If only there was some way to calculate the potential bandwidth of a channel.


What does it matter when Facebook, Equifax and the like are let off the hook anyway? We know they’re selling the data anyway? So it’s not privacy we’re protecting but corporate bottom lines (if everyone has it the data has less value).

There is no truly secure computer system because there is no security from laws of nature and human avarice. There’s always a relative position from which one can get the data they need.

The best security we have is competent, functioning government diffusing and negotiating stable arrangements.

IMO we’ve pushed too many paranoias from social norms into products we build. Your data isn’t secure and there is no changing that.

And really the data isn’t THAT valuable. We’re just excited by a new level of granularity. This is promises of “nuclear powered rocket cars” all over again.

Sure there’s some novelty coming from it in scientific realms, but it’s largely useless to day to day life (only a truly lazy person can’t be bothered to phone call in their hair appointments).

Steve Bannon got all !! over data showing people that live by a church.... go to the church. Pretty sure that was already well known.

That’s the sort of “value” we’re achieving with all this big data. Obvious answers we’re already familiar with. Cause there are few interesting questions left to be asked about us in a context of “who are we in daily life.”


> onto either side of a hard drive

It seems in the experimental setup there was one speaker and it was physically isolated from the hdd.


This reminds me of a similar article many years ago about reading network packet content from the light of the led in network cards.

It is another example of how things are safer in practice than in theory. Entropy helps to keep things safe by introducing noise. All these measures are easier in a lab than in the wild.


I guess you might mean this paper which is very cool - http://applied-math.org/optical_tempest.pdf


I'm kind of surprised to learn this wasn't obvious or already known. People have been hacking old hard drives into crappy speakers for a long time there are countless examples of this on Youtube. Perhaps the most artistic is a rendition of Radio Head's, Big Ideas (Don't Get Any) played on a Sinclair ZX Spectrum attached to an array of hard drives. [0] I always just assumed that any thing that acts like a speaker could also be made to act like a Mic.

[0] https://vimeo.com/1109226


There's also the interesting talk on it here - https://www.youtube.com/watch?v=EvoOP6iKYMQ


Only slightly tangential but every time I see another story about a new way to conduct surveillance I can't help wondering if Rockwell had seen the future and was trying to warn us with his song "I feel like someone is watching me."

https://youtu.be/7YvAYIJSSZY



A stretch, yes.

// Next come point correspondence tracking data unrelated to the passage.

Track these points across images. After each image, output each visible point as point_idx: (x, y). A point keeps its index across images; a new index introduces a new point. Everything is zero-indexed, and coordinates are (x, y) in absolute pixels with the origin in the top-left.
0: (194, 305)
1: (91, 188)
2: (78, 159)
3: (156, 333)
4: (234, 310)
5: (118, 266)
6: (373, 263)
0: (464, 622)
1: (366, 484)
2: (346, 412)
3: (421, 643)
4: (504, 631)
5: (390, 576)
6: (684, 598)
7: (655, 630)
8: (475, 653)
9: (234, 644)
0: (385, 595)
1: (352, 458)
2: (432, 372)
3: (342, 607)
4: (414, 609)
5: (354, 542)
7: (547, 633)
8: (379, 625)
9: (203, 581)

But gone from "ludicrous & delusional" to "proof of concept".

Now apply government intelligence service funding, plus no limiting accountability, plus motivation/target.

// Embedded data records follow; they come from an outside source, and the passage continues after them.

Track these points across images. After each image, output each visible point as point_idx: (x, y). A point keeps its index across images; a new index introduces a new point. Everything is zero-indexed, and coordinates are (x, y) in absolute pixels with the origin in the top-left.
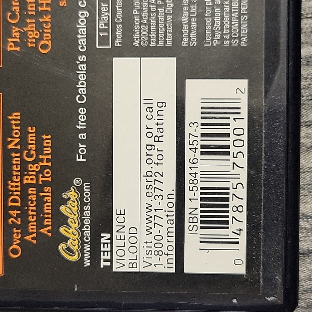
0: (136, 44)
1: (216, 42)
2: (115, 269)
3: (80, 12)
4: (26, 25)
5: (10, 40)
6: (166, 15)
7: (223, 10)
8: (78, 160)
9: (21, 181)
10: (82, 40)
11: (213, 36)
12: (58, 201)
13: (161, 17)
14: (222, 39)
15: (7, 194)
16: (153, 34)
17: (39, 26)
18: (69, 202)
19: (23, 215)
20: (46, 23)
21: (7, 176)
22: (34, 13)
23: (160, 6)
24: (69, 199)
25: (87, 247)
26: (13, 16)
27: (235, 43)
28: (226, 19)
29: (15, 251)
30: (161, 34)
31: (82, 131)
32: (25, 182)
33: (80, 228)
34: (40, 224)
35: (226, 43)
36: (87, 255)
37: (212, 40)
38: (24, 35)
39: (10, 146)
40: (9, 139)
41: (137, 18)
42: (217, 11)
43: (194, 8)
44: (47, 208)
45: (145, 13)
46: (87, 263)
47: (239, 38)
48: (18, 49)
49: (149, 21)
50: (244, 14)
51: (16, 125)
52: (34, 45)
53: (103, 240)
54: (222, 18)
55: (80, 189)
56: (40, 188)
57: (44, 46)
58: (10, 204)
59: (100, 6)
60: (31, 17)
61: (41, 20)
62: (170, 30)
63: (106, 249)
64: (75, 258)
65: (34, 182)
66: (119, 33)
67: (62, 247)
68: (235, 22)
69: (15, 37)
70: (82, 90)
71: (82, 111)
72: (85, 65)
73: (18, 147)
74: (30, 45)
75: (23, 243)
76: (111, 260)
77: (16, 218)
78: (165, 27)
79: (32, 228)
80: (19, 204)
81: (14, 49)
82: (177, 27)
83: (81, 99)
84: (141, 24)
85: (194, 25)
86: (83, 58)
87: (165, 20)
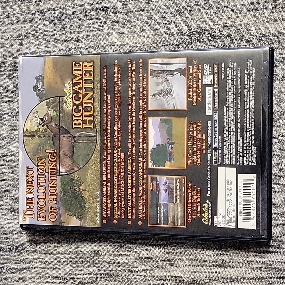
0: (225, 164)
1: (247, 164)
2: (218, 226)
3: (209, 155)
4: (193, 157)
5: (188, 161)
6: (233, 156)
7: (249, 155)
8: (208, 195)
9: (192, 201)
10: (209, 163)
11: (246, 162)
12: (202, 207)
13: (232, 157)
14: (249, 163)
15: (187, 204)
16: (229, 161)
17: (197, 158)
18: (205, 207)
19: (192, 211)
20: (199, 157)
21: (188, 199)
22: (196, 154)
23: (231, 153)
24: (205, 206)
25: (210, 220)
26: (190, 155)
27: (253, 164)
28: (250, 157)
29: (189, 221)
30: (232, 161)
31: (209, 187)
32: (193, 201)
33: (208, 215)
34: (197, 213)
35: (250, 164)
36: (210, 222)
37: (246, 163)
38: (193, 160)
39: (188, 191)
40: (188, 189)
41: (225, 157)
42: (248, 155)
43: (241, 154)
44: (199, 209)
45: (227, 155)
46: (210, 225)
47: (254, 163)
48: (191, 164)
49: (228, 157)
50: (255, 156)
51: (190, 185)
52: (195, 163)
53: (215, 218)
54: (249, 157)
55: (208, 204)
56: (197, 203)
57: (199, 164)
58: (188, 207)
59: (214, 153)
60: (195, 155)
61: (198, 156)
62: (234, 160)
63: (215, 221)
64: (207, 223)
65: (195, 201)
66: (220, 161)
67: (203, 219)
68: (253, 158)
69: (190, 161)
70: (209, 176)
71: (209, 182)
72: (210, 169)
73: (191, 191)
74: (194, 163)
75: (192, 218)
76: (217, 224)
77: (190, 211)
78: (233, 159)
79: (194, 214)
80: (191, 207)
81: (190, 164)
82: (236, 159)
83: (209, 178)
84: (226, 158)
85: (241, 159)
86: (209, 167)
87: (233, 157)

i think the other direction it would work too - generating HDD head movements in a way to encode info in the resulting noise - taken together with the OP it means that one can cross the air gap in both directions (the Cuban sounds look more and more like an electronic attack with humans being just an unfortunate collateral). Similar things can probably be done with the CPU/case fans - thus for example a "bad" motherboard can talk and listen to the world.


generating HDD head movements in a way to encode info in the resulting noise

That's not so interesting, as anyone who has used a machine with an audible hard drive knows --- you can tell whether the system is idle, working, or doing something strange ("I'm not doing anything that would write to the disk, why is it still grinding?") just by the sound.


you can encode it into a normally working mode - say by slightly varying timings of head movements during legit disk ops, kind of frequency coding.


That would be an interesting advancement.


Their setup it's arguably contrived. HHD is in an external enclosure with a fan. While they turn the fan too max power in an attempt to get a more typical or "worst case" setup, it seems to me that is far from a common setup of a hard drive inside a computer chassis with associated mounting hardware between the HHD and source of speech.